Sexual harassment is so much more than experiencing an unwanted touch. The physical and emotional impact can last years. It can result in depression, anxiety, and even post-traumatic stress disorder. The lasting distress can interfere with one’s daily life and work. Without treatment and support, the mental and emotional effects of sexual abuse and harassment can become physical ailments like muscle aches, anxiety attacks, crying jags, hair loss and other chronic health problems.
So, What Do You Do?
What can you do if you experience sexual misconduct in the workplace? As we have read, reporting it doesn’t always result in the desired outcome. Many organizations don’t know how to investigate sexual misconduct complaints. In others, money plays a role and the organization is hesitant to discipline high-revenue generating physicians. More often than not reporting sexual misconduct hurts the victim more than the perpetrator. If you experience it and you don’t want to report it, are there other options?
Talk to someone: Seek help and talk to someone about the incident. If you don’t feel comfortable talking to a colleague or reporting the incident to your employer, find a mental health professional and talk it out. It’s the best way to protect your mental, emotional and physical health. Not talking about your experience is toxic and will delay your recovery.
Call the National Sexual Assault Hotline at 1-800-656-HOPE (4673). It’s free and you’ll receive confidential support. They can help you find resources in your local area, counseling and give you information on the laws in your area regarding sexual harassment.
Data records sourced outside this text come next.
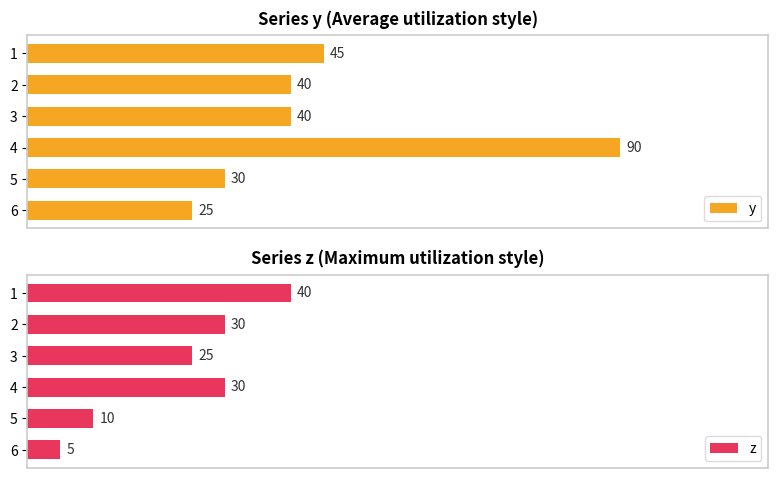

Rank the series by their maximum value, from lowest to highest.

z, y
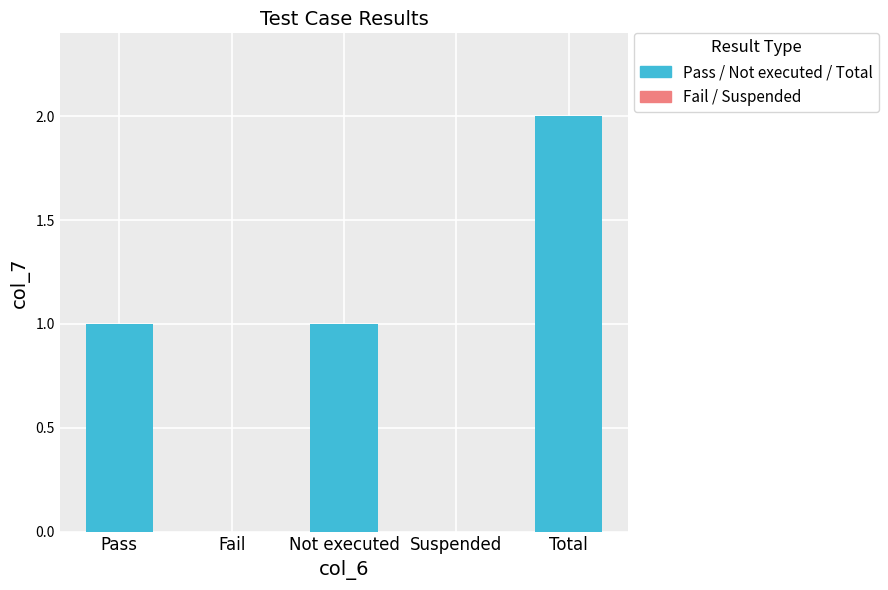

True or false: the data shows 2 at Not executed.

False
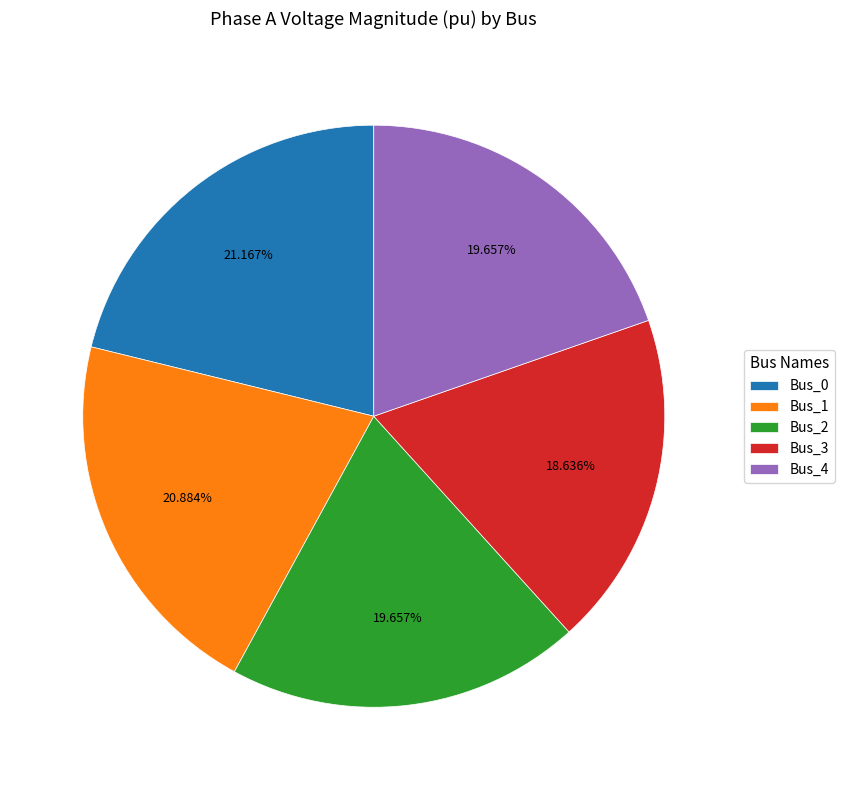

To the nearest percent, what is the combined percentage of Bus_4 and Bus_2?

39%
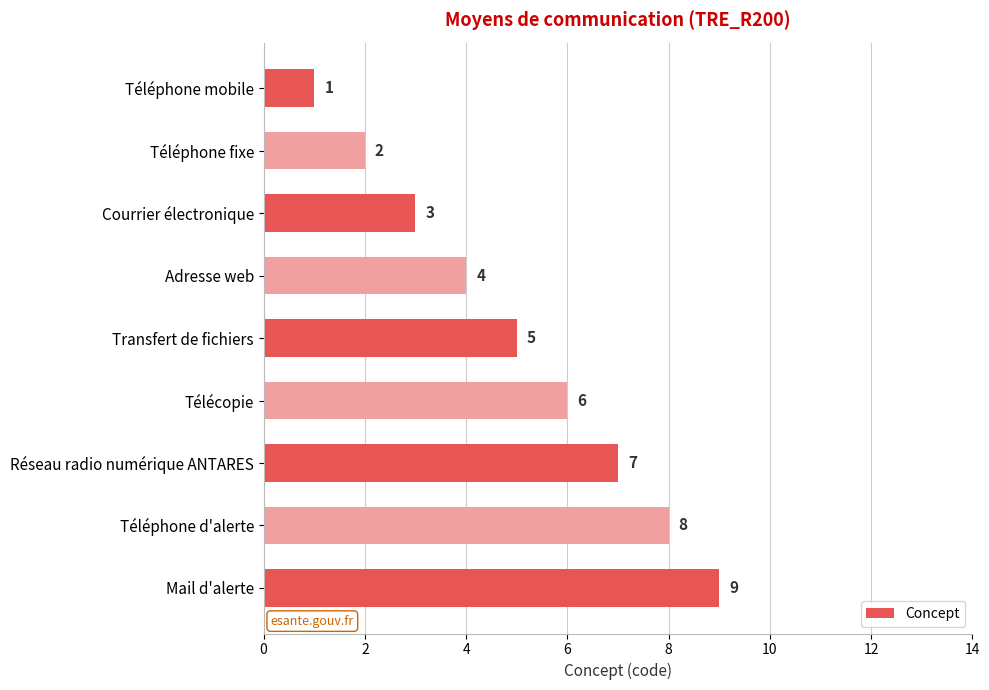

Which has a higher value, Téléphone fixe or Courrier électronique?

Courrier électronique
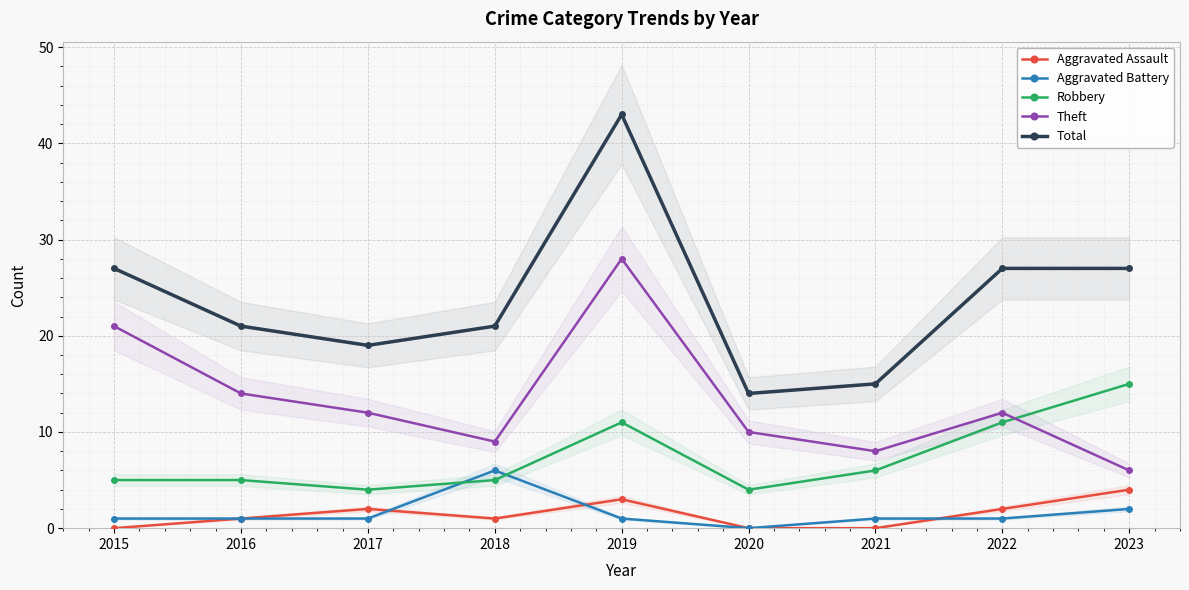

True or false: Theft and Robbery intersect in this chart.

True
Report it to a state agency: Each state has a civil rights agency. They are charged with enforcing an individual’s civil rights and protecting against sexual harassment, among other violations. You find a list of the civil rights agencies in all states here.
If all else fails, protect yourself. If you don’t want to report the sexual harassment, or have done so with no avail, find yourself a more positive work environment. An organization that protects the perpetrator is not one in which you will thrive. Your experience may affect your performance and result in absenteeism, sick days, loss of experience and income. We must all fight sexual harassment. We must all protect ourselves in the process.